A forewarning – these are loosely connected thoughts…
At the Sacred Music Colloquium, I chose to be in the the polyphonic choir directed by Dr. William Mahrt. While I would like to say that the decision was reached with the knowledge of which music I wanted to sing, and the understanding that he was a brilliant director, it was based mostly on the thoughts that our main performance wasn’t until Friday and that music for Vespers had to be easier to sing than the ordinary of the mass written by Victoria, Morales or Monteverdi. Basically, it was a gut decision based on fear, although with a true desire to learn more about singing the divine office.

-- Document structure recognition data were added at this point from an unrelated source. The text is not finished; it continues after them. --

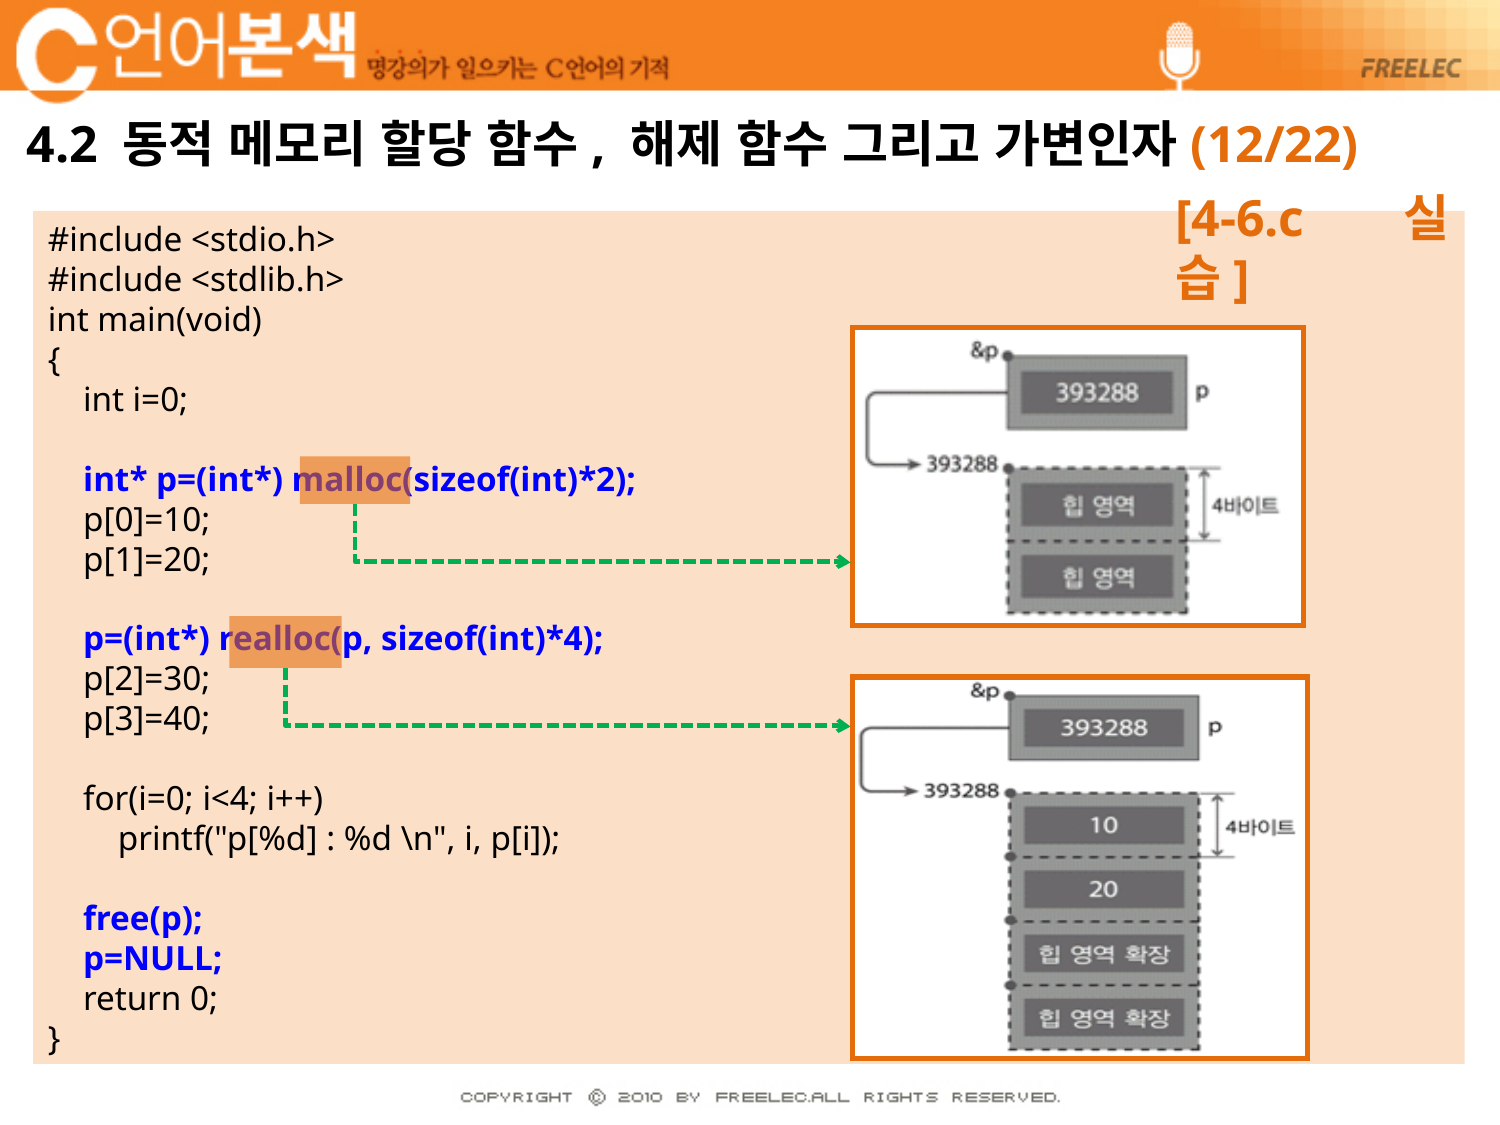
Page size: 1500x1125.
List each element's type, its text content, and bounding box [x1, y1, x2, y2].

text_box [298, 454, 412, 506]
title 4.2 동적 메모리 할당 함수, 해제 함수 그리고 가변인자(12/22) [11, 107, 1500, 178]
text_box [4-6.c 실습] [1160, 210, 1465, 282]
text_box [573, 285, 633, 782]
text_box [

For those who have never been to the Sacred Music Colloquium, attendees get to choose a Gregorian Chant choir (or schola) to be in, and a polyphonic choir. The former is based on your experience with chant, so I chose the fundamentals of chant, or the beginning level. For polyphony, you basically choose which main performance you want to sing (one of the polyphonic masses, or the Vesper service). As I mentioned before, I’ve never really sung sacred polyphony before, and have never really sung in a choir since the sixth grade. I’m what you call a musical enthusiast; I’ve had much more training on instruments than on voice.
But as is want to happen when the Holy Spirit is involved, my hurried choice ended up a blessing. Dr. Mahrt is a kind, gentle soul whose love and passion for the liturgy and sacred music shine forth even as he would walk down the halls of the Mundelein Center, where we rehearsed. From the permanent smile etched on his countenance, you could tell he was, as the Colloquium advertised, in musical heaven. But he is a brilliant mind as well, and while we rehearsed, he not only assisted us in our singing, but stopped at various points to explain the finer points of how the words and music we sang fit precisely to the form and function of the various points in the liturgy. For an example, I recommend seeing his article on “Bontà delle forme”, or how the form of the various chants of the mass suit the liturgical function, and yet also express uniformity.
So it was my pleasure and to my spiritual benefit to sing in his group. I also met some wonderful fellow tenors in my group, or should I say baritones attempting to be tenors. We sang with full heart and voice (any Fr. Rocca fans out there?) for Vespers of the Holy Cross from the old breviary. I also saw this as providential, since I am a product of a Congregation of the Holy Cross education. O Crux ave, spes unica! You can check out sound files here.
So how am I connecting this to SS. Peter and Paul? Well, you may have noticed a successor of Peter, and that of Andrew, celebrating Vespers together yesterday (First Vespers for the Solemnity of SS Peter and Paul). The Divine Office is a beautiful treasure of the Church, and I urge everyone out there to be familiar with it, learn how to say it, but also how to sing/chant it! We are entering the Pauline year, so there’s no better time to start.